Fragmento del documento:
++++++++

La guerra entre Israel e Irán marca la culminación de décadas de boxeo en la sombra entre Teherán y Tel Aviv. Esta es una guerra que durante mucho tiempo ha llevado la máscara de la negación, que se ha desarrollado en asesinatos, operaciones cibernéticas y diversas formas de enredos desde Damasco hasta el Mar Rojo. Sus reglas no estaban escritas, pero eran ampliamente entendidas: escalada sin ruptura total. Pero ahora se está desarrollando en un sorpresivo ataque militar y de inteligencia israelí, que fue respondido con una posterior represalia iraní contra las instalaciones militares y la infraestructura estratégica israelíes.
Si bien la capacidad de Israel para establecer objetivos precisos —sus asesinatos de científicos nucleares, el asesinato de comandantes iraníes y sus ataques contra sitios de enriquecimiento— rara vez ha estado en duda, su horizonte estratégico más amplio sigue siendo notoriamente borroso.

Los comunicados oficiales israelíes hacen un gesto, con rituales ambigüedades, hacia el lenguaje de la victoria y la negación de la capacidad nuclear de Irán, pero la ambición subyacente parece a la vez más elusiva y más grandiosa: la ejecución de un golpe tan decisivo que no sólo paralizaría el programa nuclear de Irán, sino que fracturaría por completo la determinación política de la República Islámica.

++++++++

Registros proporcionados:

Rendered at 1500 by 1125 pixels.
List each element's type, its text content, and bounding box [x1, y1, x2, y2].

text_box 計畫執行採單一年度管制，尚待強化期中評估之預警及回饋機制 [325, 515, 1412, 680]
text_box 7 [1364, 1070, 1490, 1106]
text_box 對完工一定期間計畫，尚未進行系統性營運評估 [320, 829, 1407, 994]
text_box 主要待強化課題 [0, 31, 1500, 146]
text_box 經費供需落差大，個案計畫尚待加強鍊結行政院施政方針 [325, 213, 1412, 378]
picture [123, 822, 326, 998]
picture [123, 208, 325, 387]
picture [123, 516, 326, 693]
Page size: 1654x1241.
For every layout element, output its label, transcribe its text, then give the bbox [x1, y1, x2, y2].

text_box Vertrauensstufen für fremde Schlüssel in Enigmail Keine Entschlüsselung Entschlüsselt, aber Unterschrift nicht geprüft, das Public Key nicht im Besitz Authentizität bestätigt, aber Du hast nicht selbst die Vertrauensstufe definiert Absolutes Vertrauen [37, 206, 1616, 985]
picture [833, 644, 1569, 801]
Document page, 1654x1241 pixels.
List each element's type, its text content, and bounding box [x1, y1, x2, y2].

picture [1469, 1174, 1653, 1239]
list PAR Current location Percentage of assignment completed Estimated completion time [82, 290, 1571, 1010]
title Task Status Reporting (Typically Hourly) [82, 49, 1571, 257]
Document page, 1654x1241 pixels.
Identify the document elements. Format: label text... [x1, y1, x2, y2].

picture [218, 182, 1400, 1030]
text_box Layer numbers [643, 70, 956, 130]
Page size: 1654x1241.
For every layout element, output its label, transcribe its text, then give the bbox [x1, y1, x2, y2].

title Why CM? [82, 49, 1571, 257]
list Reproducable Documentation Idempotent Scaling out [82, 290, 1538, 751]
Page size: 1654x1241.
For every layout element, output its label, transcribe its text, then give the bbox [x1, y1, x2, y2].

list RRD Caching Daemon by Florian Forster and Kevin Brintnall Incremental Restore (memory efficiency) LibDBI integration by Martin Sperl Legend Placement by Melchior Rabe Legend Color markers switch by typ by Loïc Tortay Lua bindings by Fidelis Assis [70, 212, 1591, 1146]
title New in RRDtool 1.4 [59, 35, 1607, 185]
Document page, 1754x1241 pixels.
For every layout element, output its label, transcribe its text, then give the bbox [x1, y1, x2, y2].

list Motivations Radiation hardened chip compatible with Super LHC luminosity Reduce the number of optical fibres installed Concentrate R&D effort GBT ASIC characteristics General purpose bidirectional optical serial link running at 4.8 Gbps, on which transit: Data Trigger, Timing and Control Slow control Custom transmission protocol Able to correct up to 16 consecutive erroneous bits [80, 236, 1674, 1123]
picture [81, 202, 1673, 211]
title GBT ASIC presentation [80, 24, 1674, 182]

++++++++

Tu objetivo:
Contesta según el texto sobre la guerra entre Israel e Irán:
1. ¿Cuál era la regla no escrita, pero ampliamente entendida, de ese enfrentamiento?
2. ¿Qué capacidad de Israel rara vez ha estado en duda?
3. Además de paralizar el programa nuclear de Irán, ¿qué fracturaría por completo el golpe decisivo?
Los registros no hacen falta para resolver nada de esto.

Respuesta del ejercicio:
1. Escalada sin ruptura total.
2. Su capacidad para establecer objetivos precisos.
3. La determinación política de la República Islámica.